Cobrição dos toletes

Na cobrição dos toletes de cana podem ser fornecidos os biofertilizantes, inoculantes à base de Azospirillum brasilense e produtos biológicos para o controle de pragas e doenças. Eventualmente, se os micronutrientes não foram fornecidos com os fertilizantes de plantio ou quebra-lombo, utilizá-los na cobrição dos toletes: 0,6 a 0,9 kg/ha de Zn; 0,35 a 0,50 kg/ha de Cu e 0,30 a 0,35 kg/ha de B (Vitti et al., 2007).

Adubações foliares

As adubações foliares devem ser realizadas para o fornecimento de micronutrientes e biofertilizantes.

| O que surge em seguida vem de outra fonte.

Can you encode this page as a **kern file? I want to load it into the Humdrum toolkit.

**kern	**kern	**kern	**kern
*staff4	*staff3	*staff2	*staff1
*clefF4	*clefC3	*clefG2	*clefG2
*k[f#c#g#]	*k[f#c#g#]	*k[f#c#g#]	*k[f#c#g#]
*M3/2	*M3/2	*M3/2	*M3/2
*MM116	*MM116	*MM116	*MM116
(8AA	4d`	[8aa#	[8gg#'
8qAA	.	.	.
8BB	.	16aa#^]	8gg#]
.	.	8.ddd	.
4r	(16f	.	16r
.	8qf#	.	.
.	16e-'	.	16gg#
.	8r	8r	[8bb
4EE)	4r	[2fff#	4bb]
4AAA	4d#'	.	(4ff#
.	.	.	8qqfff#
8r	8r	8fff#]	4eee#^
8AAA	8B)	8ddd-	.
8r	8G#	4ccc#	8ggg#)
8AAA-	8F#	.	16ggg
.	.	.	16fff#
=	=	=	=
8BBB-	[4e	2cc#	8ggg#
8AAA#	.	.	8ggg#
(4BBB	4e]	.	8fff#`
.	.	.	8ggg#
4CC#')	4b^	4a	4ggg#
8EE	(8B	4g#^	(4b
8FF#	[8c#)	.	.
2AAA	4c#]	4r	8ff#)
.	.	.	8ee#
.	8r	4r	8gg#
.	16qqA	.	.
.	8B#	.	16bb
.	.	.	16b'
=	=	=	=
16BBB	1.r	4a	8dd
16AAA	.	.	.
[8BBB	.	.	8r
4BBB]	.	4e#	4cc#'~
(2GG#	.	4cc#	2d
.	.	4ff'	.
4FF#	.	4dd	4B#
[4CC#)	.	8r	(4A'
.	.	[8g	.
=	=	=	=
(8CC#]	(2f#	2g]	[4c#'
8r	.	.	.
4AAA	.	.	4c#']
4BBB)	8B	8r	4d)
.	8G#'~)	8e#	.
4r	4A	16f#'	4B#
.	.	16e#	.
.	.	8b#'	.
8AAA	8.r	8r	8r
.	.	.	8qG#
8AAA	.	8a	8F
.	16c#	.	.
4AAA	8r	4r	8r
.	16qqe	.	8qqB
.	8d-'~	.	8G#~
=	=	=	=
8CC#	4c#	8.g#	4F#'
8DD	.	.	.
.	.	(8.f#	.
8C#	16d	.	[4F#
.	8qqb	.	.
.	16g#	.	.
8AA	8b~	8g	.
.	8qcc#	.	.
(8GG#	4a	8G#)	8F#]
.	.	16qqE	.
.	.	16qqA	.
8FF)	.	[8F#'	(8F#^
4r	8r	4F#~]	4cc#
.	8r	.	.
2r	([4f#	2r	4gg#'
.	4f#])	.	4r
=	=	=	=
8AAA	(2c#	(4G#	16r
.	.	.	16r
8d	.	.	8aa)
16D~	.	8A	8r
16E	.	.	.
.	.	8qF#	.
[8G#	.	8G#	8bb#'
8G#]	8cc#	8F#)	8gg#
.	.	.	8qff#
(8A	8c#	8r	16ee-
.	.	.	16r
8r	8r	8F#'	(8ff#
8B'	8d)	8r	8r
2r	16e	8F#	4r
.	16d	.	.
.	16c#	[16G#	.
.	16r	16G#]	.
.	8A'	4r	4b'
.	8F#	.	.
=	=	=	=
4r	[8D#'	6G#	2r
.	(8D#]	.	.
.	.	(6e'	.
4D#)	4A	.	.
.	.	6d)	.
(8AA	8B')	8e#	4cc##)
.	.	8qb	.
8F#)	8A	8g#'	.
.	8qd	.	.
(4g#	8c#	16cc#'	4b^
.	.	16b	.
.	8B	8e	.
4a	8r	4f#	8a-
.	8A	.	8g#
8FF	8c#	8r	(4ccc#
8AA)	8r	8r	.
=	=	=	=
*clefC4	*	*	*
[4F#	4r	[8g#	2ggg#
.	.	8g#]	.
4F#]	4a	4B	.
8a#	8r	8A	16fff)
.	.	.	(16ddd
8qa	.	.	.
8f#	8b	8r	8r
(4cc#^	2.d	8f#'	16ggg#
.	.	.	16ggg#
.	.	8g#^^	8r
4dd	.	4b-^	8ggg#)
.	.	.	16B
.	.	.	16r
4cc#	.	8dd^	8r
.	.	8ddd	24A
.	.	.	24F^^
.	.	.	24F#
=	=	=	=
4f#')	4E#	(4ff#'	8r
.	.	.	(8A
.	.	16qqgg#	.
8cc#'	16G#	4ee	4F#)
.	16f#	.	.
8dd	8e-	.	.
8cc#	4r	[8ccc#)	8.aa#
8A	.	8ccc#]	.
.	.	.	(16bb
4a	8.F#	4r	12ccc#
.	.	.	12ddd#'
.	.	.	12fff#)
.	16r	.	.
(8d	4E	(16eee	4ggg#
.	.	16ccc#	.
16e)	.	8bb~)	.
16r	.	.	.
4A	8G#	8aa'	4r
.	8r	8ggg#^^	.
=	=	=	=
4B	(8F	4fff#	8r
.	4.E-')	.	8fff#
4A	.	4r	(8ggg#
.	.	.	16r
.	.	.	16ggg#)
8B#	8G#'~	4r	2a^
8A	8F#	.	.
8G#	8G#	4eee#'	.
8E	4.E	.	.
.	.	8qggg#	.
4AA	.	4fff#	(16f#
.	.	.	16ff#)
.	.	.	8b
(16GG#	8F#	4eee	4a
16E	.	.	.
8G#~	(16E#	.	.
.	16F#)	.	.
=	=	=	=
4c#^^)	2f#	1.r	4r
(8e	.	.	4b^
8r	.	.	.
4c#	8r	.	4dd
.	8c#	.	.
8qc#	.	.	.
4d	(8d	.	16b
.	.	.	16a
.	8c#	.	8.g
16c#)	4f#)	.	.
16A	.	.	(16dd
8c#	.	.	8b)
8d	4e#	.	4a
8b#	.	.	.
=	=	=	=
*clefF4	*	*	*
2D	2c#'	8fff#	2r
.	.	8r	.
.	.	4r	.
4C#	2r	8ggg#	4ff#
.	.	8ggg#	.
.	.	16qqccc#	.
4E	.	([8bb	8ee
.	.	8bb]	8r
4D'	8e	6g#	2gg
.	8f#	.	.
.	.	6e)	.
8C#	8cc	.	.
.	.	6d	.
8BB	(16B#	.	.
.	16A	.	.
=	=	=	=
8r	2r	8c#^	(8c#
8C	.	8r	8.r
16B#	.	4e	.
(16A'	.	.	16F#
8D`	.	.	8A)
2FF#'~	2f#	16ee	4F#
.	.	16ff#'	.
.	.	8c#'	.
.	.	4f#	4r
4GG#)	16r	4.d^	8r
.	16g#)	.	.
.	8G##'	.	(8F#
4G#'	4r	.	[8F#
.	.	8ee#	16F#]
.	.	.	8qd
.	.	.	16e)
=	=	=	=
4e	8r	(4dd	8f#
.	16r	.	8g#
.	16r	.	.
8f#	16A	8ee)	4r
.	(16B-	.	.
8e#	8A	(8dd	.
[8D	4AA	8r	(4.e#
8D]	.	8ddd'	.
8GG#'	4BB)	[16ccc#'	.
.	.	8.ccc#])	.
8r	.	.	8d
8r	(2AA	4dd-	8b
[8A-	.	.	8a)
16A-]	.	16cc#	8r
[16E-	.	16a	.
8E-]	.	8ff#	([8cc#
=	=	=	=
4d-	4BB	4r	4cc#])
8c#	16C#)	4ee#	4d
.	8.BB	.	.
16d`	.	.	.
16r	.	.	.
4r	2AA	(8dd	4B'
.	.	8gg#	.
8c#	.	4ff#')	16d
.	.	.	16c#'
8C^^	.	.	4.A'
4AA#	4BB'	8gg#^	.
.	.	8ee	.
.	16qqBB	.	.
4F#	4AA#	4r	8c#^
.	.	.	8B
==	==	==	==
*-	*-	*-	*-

Realizar uma adubação foliar antes do fechamento do canavial e a segunda 30 dias após.

As adubações foliares com Mg e B cerca de 45 a 60 dias antes do maturador têm proporcionado aumento na produtividade e ATR da cana.

Considerações finais

A cana é uma cultura semi-perene com sucessivos cortes até a reforma do canavial. Em muitos talhões de cana é usual fazer 10 ou mais cortes, com produtividades econômicas. A adubação adequada pode manter ou melhorar a fertilidade do solo, induzindo maior longevidade do canavial, com maior número de cortes entre os ciclos de reforma do canavial.

Do ponto de vista econômico, a maior longevidade do canavial é desejável, reduzindo o custo de produção total. Ocorre a diluição dos elevados custos de plantio do canavial ao longo dos anos.

Para a obtenção de altas produtividades em cana-planta, deve-se proceder ao seguinte manejo químico do solo: calagem, gessagem, fosfatagem corretiva, adubação mineral no sulco de plantio e quebra-lombo e adubações foliares.